Por otro lado, la cuestión relativa a la obligación de cumplir dichos compromisos parece mucho más difícil de resolver. Dieciocho años después de la adopción del Protocolo de Kioto, se configuró un nuevo instrumento internacional que lo sustituiría en la lucha por frenar el calentamiento global y reducir las emisiones de gases de efecto invernadero. El Acuerdo de París entrará en vigor en 2020, justo cuando finaliza el tratado previo, y fue considerado en su momento como el documento más importante de la historia en materia medioambiental. «Siempre podrán decir que el 12 de diciembre de 2015 estaban en París —proclamó el presidente francés François Hollande ante los asistentes a la cumbre—. Y podrán sentirse orgullosos ante sus hijos y sus nietos». Y lo cierto es que el Acuerdo de París fue un hito extraordinario en la historia política internacional, especialmente si tenemos en cuenta sus visos universalistas y que fue adoptado por consenso de todas las partes. Sin embargo, estas particularidades del acuerdo hicieron que el compromiso real de las partes fuera extremadamente difuso y que algunos lo conciban hoy como poco más que un brindis al sol. En efecto, los juristas lo definen como un documento de soft law y el único punto en el que se comprometen firmemente los países es el que hace alusión a la presentación de informes periódicos acerca del avance en las contribuciones anunciadas. Además, no se contemplan sanciones en aquellos casos en los que no existan avances o en los que simplemente no se presenten dichos informes. En este sentido, parece evidente que el único mecanismo internacional del que se dispone actualmente está enfocado a la presión mediática por parte de la sociedad civil: «este o aquel país no ha cumplido con las contribuciones a las que se comprometió en su momento». Teniendo en cuenta la naturaleza de nuestro sistema de mercado, tal vez sería más productivo enfocar el problema del cambio climático —y de la salud de los ecosistemas terrestres, en general— como una cuestión de política económica. ¿Qué sanciones se contemplan para aquellos países que incumplan los acuerdos medioambientales? ¿Cómo podrían promoverse modelos de producción, distribución y consumo más justos y respetuosos con el medio ambiente?

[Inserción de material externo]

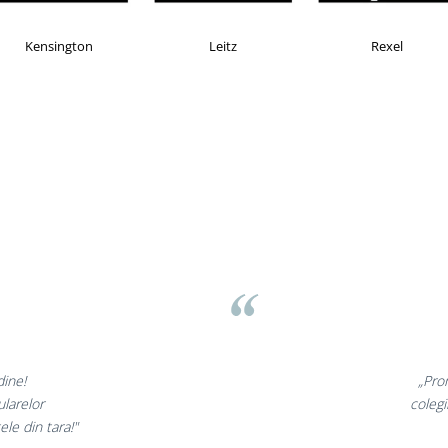
Esselte
Faber Castell
H
asov
⭐
nt minunate,
„Ne
arte incantati,
ne de
 nostri!”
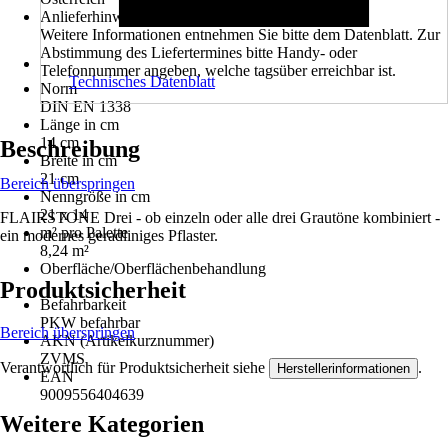
Anlieferhinweis
Weitere Informationen entnehmen Sie bitte dem Datenblatt. Zur
Abstimmung des Liefertermines bitte Handy- oder
Telefonnummer angeben, welche tagsüber erreichbar ist.
Technisches Datenblatt
Norm
DIN EN 1338
Länge in cm
14 cm
Beschreibung
Breite in cm
21 cm
Bereich überspringen
Nenngröße in cm
21 x 14
FLAIRSTONE Drei - ob einzeln oder alle drei Grautöne kombiniert -
m² pro Palette
ein modernes geradliniges Pflaster.
8,24 m²
Oberfläche/Oberflächenbehandlung
Produktsicherheit
-
Befahrbarkeit
PKW befahrbar
Bereich überspringen
AKN (Artikelkurznummer)
ZVMS
Verantwortlich für Produktsicherheit siehe
.
Herstellerinformationen
EAN
9009556404639
Weitere Kategorien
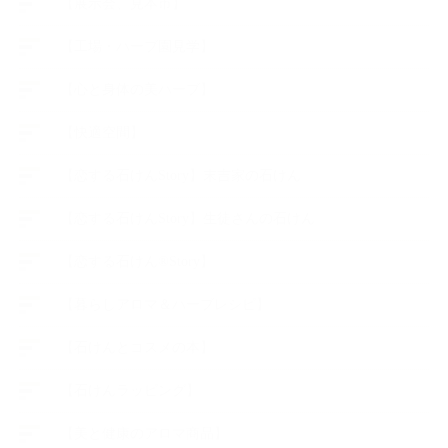
【展示会、見本市】
【工場・ハーブ園見学】
【心と身体の美ハーブ】
【快適空間】
【恋する石けんStory】末吉家の石けん
【恋する石けんStory】生徒さんの石けん
【恋する石けん®Story】
【暮らしアロマ＆ハーブレシピ】
【石けんとコスメの本】
【石けんラッピング】
【美と健康のアロマ商品】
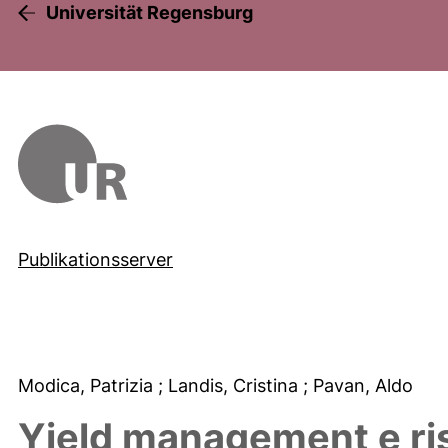
Universität Regensburg
Publikationsserver
Modica, Patrizia
; Landis, Cristina
; Pavan, Aldo
Yield management e risu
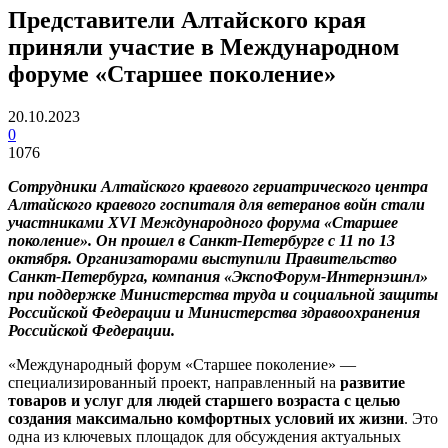
Представители Алтайского края
приняли участие в Международном
форуме «Старшее поколение»
20.10.2023
0
1076
Сотрудники Алтайского краевого гериатрического центра
Алтайского краевого госпиталя для ветеранов войн стали
участниками XVI Международного форума «Старшее
поколение». Он прошел в Санкт-Петербурге с 11 по 13
октября. Организаторами выступили Правительство
Санкт-Петербурга, компания «ЭкспоФорум-Интернэшнл»
при поддержке Министерства труда и социальной защиты
Российской Федерации и Министерства здравоохранения
Российской Федерации.
«Международный форум «Старшее поколение» —
специализированный проект, направленный на
развитие
товаров и услуг для людей старшего возраста с целью
создания максимально комфортных условий их жизни
. Это
одна из ключевых площадок для обсуждения актуальных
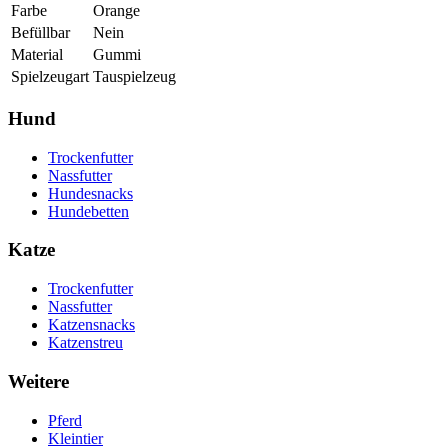
Farbe
Orange
Befüllbar
Nein
Material
Gummi
Spielzeugart
Tauspielzeug
Hund
Trockenfutter
Nassfutter
Hundesnacks
Hundebetten
Katze
Trockenfutter
Nassfutter
Katzensnacks
Katzenstreu
Weitere
Pferd
Kleintier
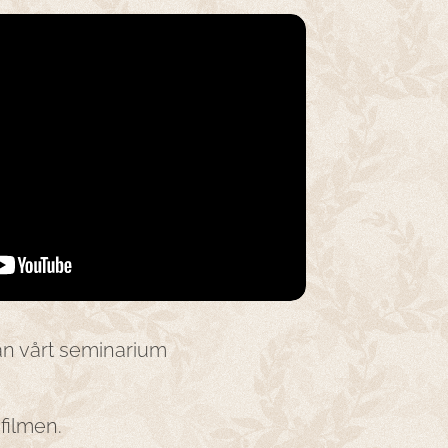
ån vårt seminarium
 filmen.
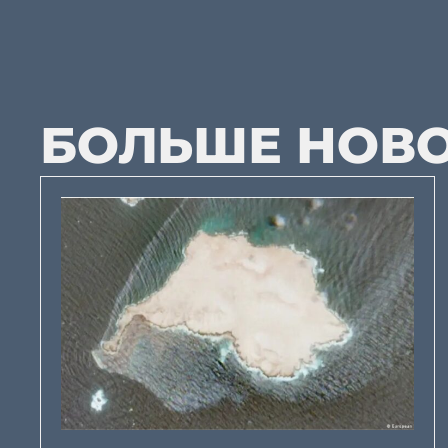
БОЛЬШЕ НОВ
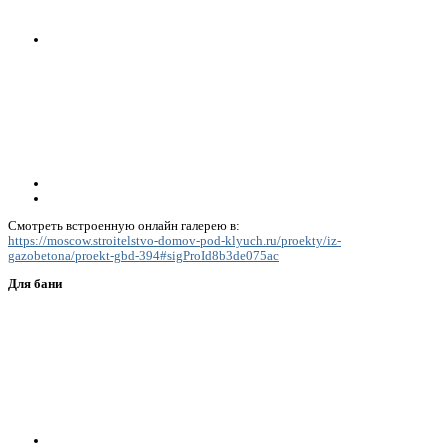
Смотреть встроенную онлайн галерею в:
https://moscow.stroitelstvo-domov-pod-klyuch.ru/proekty/iz-
gazobetona/proekt-gbd-394#sigProId8b3de075ac
Для бани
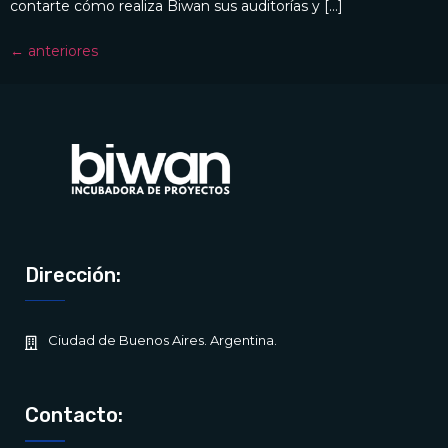
contarte cómo realiza Biwan sus auditorías y […]
←
anteriores
Dirección:
Ciudad de Buenos Aires. Argentina.
Contacto:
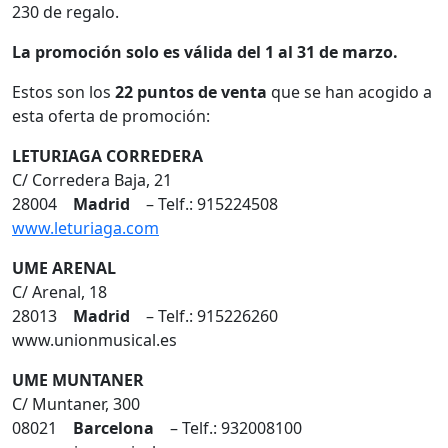
230 de regalo.
La promoción solo es válida del 1 al 31 de marzo.
Estos son los
22 puntos de venta
que se han acogido a
esta oferta de promoción:
LETURIAGA CORREDERA
C/ Corredera Baja, 21
28004
Madrid
– Telf.: 915224508
www.leturiaga.com
UME ARENAL
C/ Arenal, 18
28013
Madrid
– Telf.: 915226260
www.unionmusical.es
UME MUNTANER
C/ Muntaner, 300
08021
Barcelona
– Telf.: 932008100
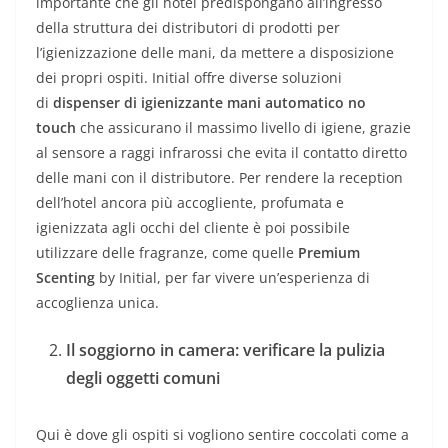
importante che gli hotel predispongano all’ingresso
della struttura dei distributori di prodotti per
l’igienizzazione delle mani, da mettere a disposizione
dei propri ospiti. Initial offre diverse soluzioni
di
dispenser di igienizzante mani automatico no
touch
che assicurano il massimo livello di igiene, grazie
al sensore a raggi infrarossi che evita il contatto diretto
delle mani con il distributore. Per rendere la reception
dell’hotel ancora più accogliente, profumata e
igienizzata agli occhi del cliente è poi possibile
utilizzare delle fragranze, come quelle
Premium
Scenting
by Initial, per far vivere un’esperienza di
accoglienza unica.
Il soggiorno in camera: verificare la pulizia
degli oggetti comuni
Qui è dove gli ospiti si vogliono sentire coccolati come a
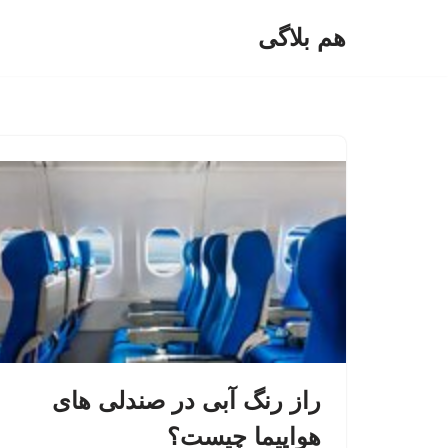
هم بلاگی
پرش
به
محتوا
راز رنگ آبی در صندلی های
هواپیما چیست؟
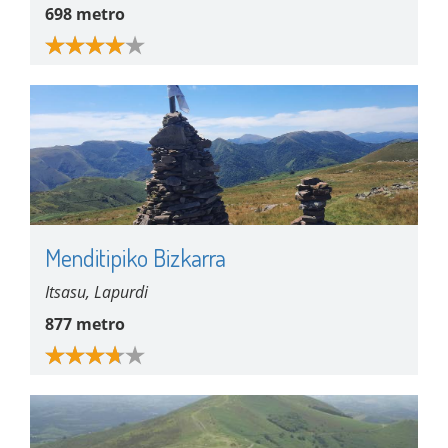
698 metro
Menditipiko Bizkarra
Itsasu, Lapurdi
877 metro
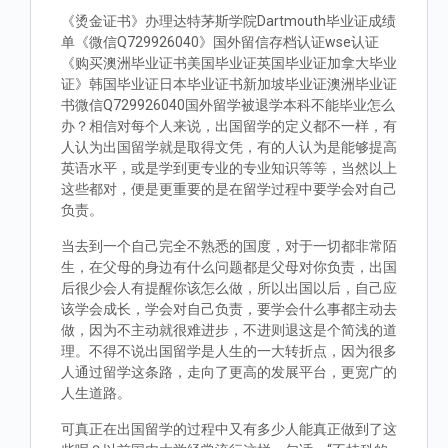
《烫金证书》办理达特茅斯学院Dartmouth毕业证成绩
单《微信Q729926040》国外留信存档认证wse认证
《购买澳洲毕业证书美国毕业证英国毕业证加拿大毕业
证》韩国毕业证日本毕业证书新加坡毕业证澳洲毕业证
书微信Q729926040国外留学被退学本科不能毕业怎么
办？相信对每个人来说，出国留学的定义都不一样，有
人认为出国留学就是取得文凭，有的人认为是能够提高
英语水平，或是学到更专业的专业知识等等，当然以上
这些都对，便是更重要的是在留学过程中要学会对自己
负责。
当去到一个自己完全不熟悉的国度，对于一切都非常陌
生，在父母的身边有什么问题都是父母对你负责，出国
后很少会人有提醒你该怎么做，所以出国以后，自己应
该学会成长，学会对自己负责，要学会什么事都主动去
做，因为不主动就很难进步，不进则退这是个简浅的道
理。不得不说出国留学是人生的一大转折点，因为很多
人通过留学这条路，走向了更高的发展平台，更宽广的
人生道路。
可真正在出国留学的过程中又有多少人能真正做到了这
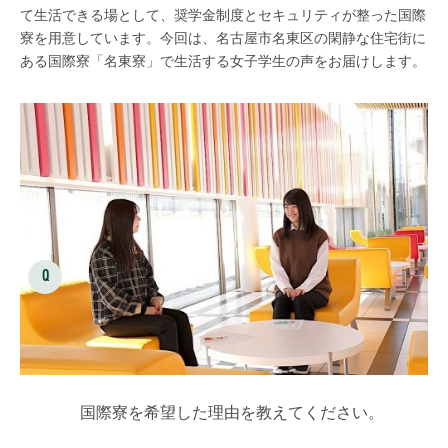
て生活できる場として、奨学金制度とセキュリティが整った国際
寮を用意しています。今回は、名古屋市名東区の閑静な住宅街に
ある国際寮「名東寮」で生活する女子学生の声をお届けします。
国際寮を希望した理由を教えてください。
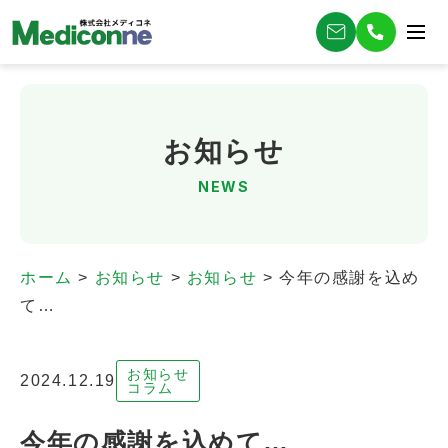
お知らせ
NEWS
ホーム
>
お知らせ
>
お知らせ
>
今年の感謝を込め
て…
お知らせ
2024.12.19
コラム
今年の感謝を込めて…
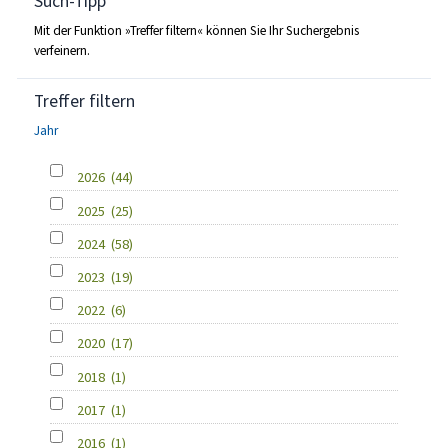
Such-Tipp
Mit der Funktion »Treffer filtern« können Sie Ihr Suchergebnis
verfeinern.
Treffer filtern
Jahr
2026
(44)
2025
(25)
2024
(58)
2023
(19)
2022
(6)
2020
(17)
2018
(1)
2017
(1)
2016
(1)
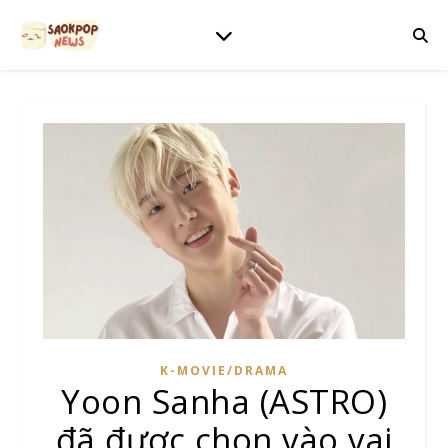
K-MOVIE/DRAMA
Yoon Sanha (ASTRO)
đã được chọn vào vai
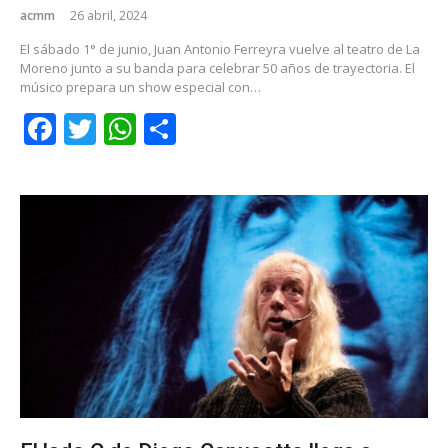
acmm
26 abril, 2024
El sábado 1° de junio, Juan Antonio Ferreyra vuelve al teatro de La
Moreno junto a su banda para celebrar 50 años de trayectoria. El
músico prepara un show especial con…
Facebook
Twitter
WhatsApp
Share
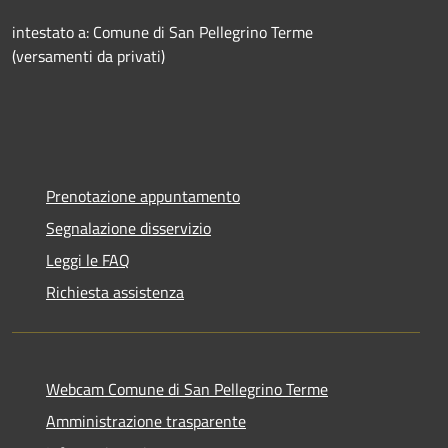
intestato a: Comune di San Pellegrino Terme
(versamenti da privati)
Prenotazione appuntamento
Segnalazione disservizio
Leggi le FAQ
Richiesta assistenza
Webcam Comune di San Pellegrino Terme
Amministrazione trasparente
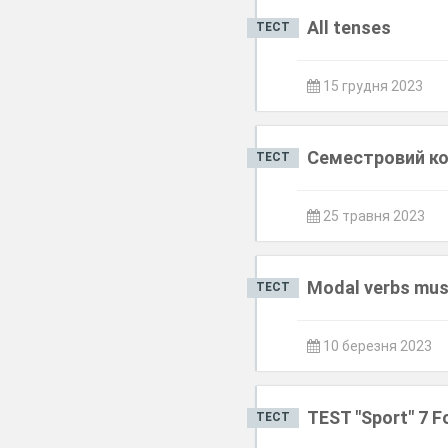
All tenses
ТЕСТ
15 грудня 2023
Семестровий ко
ТЕСТ
25 травня 2023
Modal verbs mus
ТЕСТ
10 березня 2023
TEST "Sport" 7 
ТЕСТ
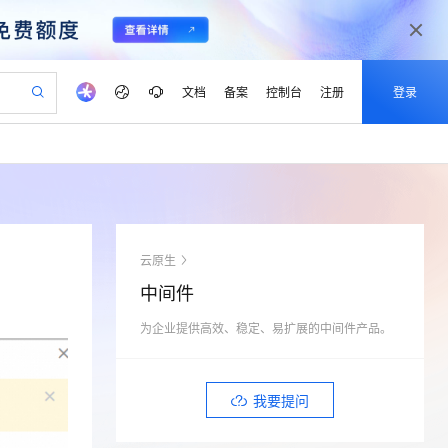
文档
备案
控制台
注册
登录
验
作计划
器
AI 活动
专业服务
服务伙伴合作计划
开发者社区
加入我们
产品动态
服务平台百炼
阿里云 OPC 创新助力计划
一站式生成采购清单，支持单品或批量购买
可编辑精美 PPT 文稿
S产品伙伴计划（繁花）
峰会
CS
造的大模型服务与应用开发平台
Agency Agents：拥有专属领域专家
AI 生产力先锋
Al MaaS 服务伙伴赋能合作
域名
博文
Careers
PolarDB Agentic Database
至高可申请百万元
 轻松生成专业的 PPT
开启高性价比 AI 编程新体验
弹性可伸缩的云计算服务
先锋实践拓展 AI 生产力的边界
发布
多领域专家智能体,一键组建 AI 虚拟交付团队
Token 补贴，五大权
计划
海大会
伙伴信用分合作计划
商标
问答
社会招聘
云原生
益加速 OPC 成功
帕鲁游戏服务器
SS
HappyHorse 打造一站式影视创作平台
飞天发布时刻
HOT
秒悟 Meoo CLI 支持一键部
划
备案
电子书
校园招聘
中间件
联机服务器，轻松开启游戏
视频创作，一键激活电商全链路生产力
稳定、安全、高性价比、高性能的云存储服务
所见，即是所愿
署项目至阿里云账号
可视化编排打通从文字构思到成片全链路闭环
更多支持
划
公司注册
镜像站
视频生成
语音识别与合成
为企业提供高效、稳定、易扩展的中间件产品。
 智能体与工作流应用
漫剧工坊：一站式动画创作平台
AI 实训营
Flink OSS 支持
合作伙伴培训与认证
划
上云迁移
站生成，高效打造优质广告素材
全接入的云上超级电脑
通过阿里云百炼高效搭建AI应用,助力高效开发
快速生产连贯的高质量长漫剧
从基础到进阶，Agent 创客手把手教你
AssumeRole 角色自定义
lScope
我要反馈
e-1.1-T2V
Qwen3-TTS-Flash
查询合作伙伴
n Alibaba Cloud ISV 合作
代维服务
建企业门户网站
10 分钟搭建微信、支付宝小程序
我要提问
百炼 Qwen3.7-Flash 系列模
畅细腻的高质量视频
离线语音合成大模型，多语言方言自适应，低延迟高稳定
创新加速
ope
登录合作伙伴管理后台
我要建议
站，无忧落地极速上线
以可视化方式快速构建移动和 PC 门户网站
国内短信简单易用，安全可靠，秒级触达，全球覆盖200+国家和地区。
高效部署网站，快速应用到小程序
型发布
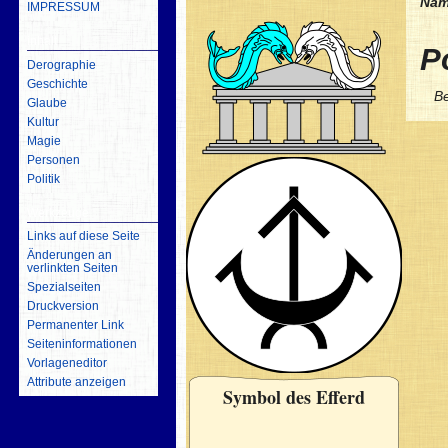
Nam
IMPRESSUM
inhalt
Po
Derographie
Geschichte
Be
Glaube
Kultur
Magie
Personen
Politik
Werkzeuge
Links auf diese Seite
Änderungen an
verlinkten Seiten
Spezialseiten
Druckversion
Permanenter Link
Seiten­­informationen
Vorlageneditor
Attribute anzeigen
Symbol des Efferd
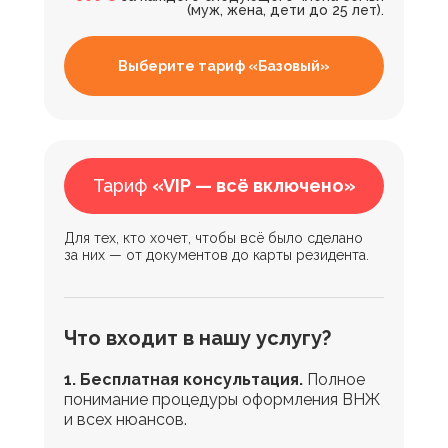
(муж, жена, дети до 25 лет).
Выберите тариф «Базовый»
Тариф
«VIP — всё включено»
Для тех, кто хочет, чтобы всё было сделано
за них — от документов до карты резидента.
Что входит в нашу услугу?
1. Бесплатная консультация.
Полное
понимание процедуры оформления ВНЖ
и всех нюансов.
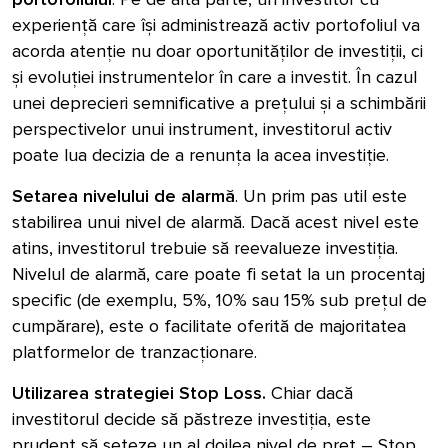
experiență care își administrează activ portofoliul va
acorda atenție nu doar oportunităților de investiții, ci
și evoluției instrumentelor în care a investit. În cazul
unei deprecieri semnificative a prețului și a schimbării
perspectivelor unui instrument, investitorul activ
poate lua decizia de a renunța la acea investiție.
Setarea nivelului de alarmă
. Un prim pas util este
stabilirea unui nivel de alarmă. Dacă acest nivel este
atins, investitorul trebuie să reevalueze investiția.
Nivelul de alarmă, care poate fi setat la un procentaj
specific (de exemplu, 5%, 10% sau 15% sub prețul de
cumpărare), este o facilitate oferită de majoritatea
platformelor de tranzacționare.
Utilizarea strategiei Stop Loss.
Chiar dacă
investitorul decide să păstreze investiția, este
prudent să seteze un al doilea nivel de preț – Stop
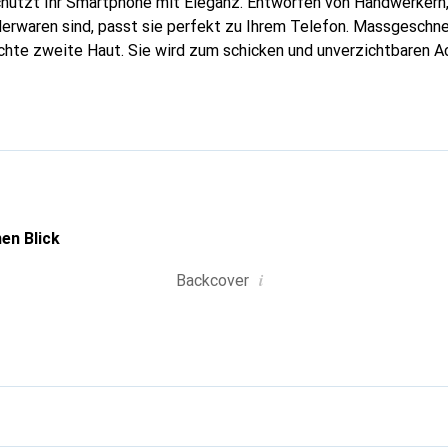
hützt Ihr Smartphone mit Eleganz. Entworfen von Handwerkern, 
erwaren sind, passt sie perfekt zu Ihrem Telefon. Massgeschnei
echte zweite Haut. Sie wird zum schicken und unverzichtbaren Ac
al anerkannt für ihre hochwertigen Produkte ist die Marke Nore
 Kundschaft.
en Blick
i
Backcover
g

Estas y otras preguntas similares han sido puestas sobre la mesa durante esta última cumbre sobre el clima. Todavía es pronto para evaluar las respuestas ofrecidas por las partes, pero teniendo en cuenta los precedentes es legítimo suponer que serán insuficientes. En cualquier caso, cabe esperar que la creciente preocupación por el estado del planeta impregne progresivamente todos los ámbitos de la política nacional e internacional. La adopción de perspectivas integrales sobre los problemas medioambientales y su encuadre dentro del ámbito de la política económica son premisas necesarias para afrontar el que, hasta el momento, es el desafío más trascendental de la historia de la humanidad.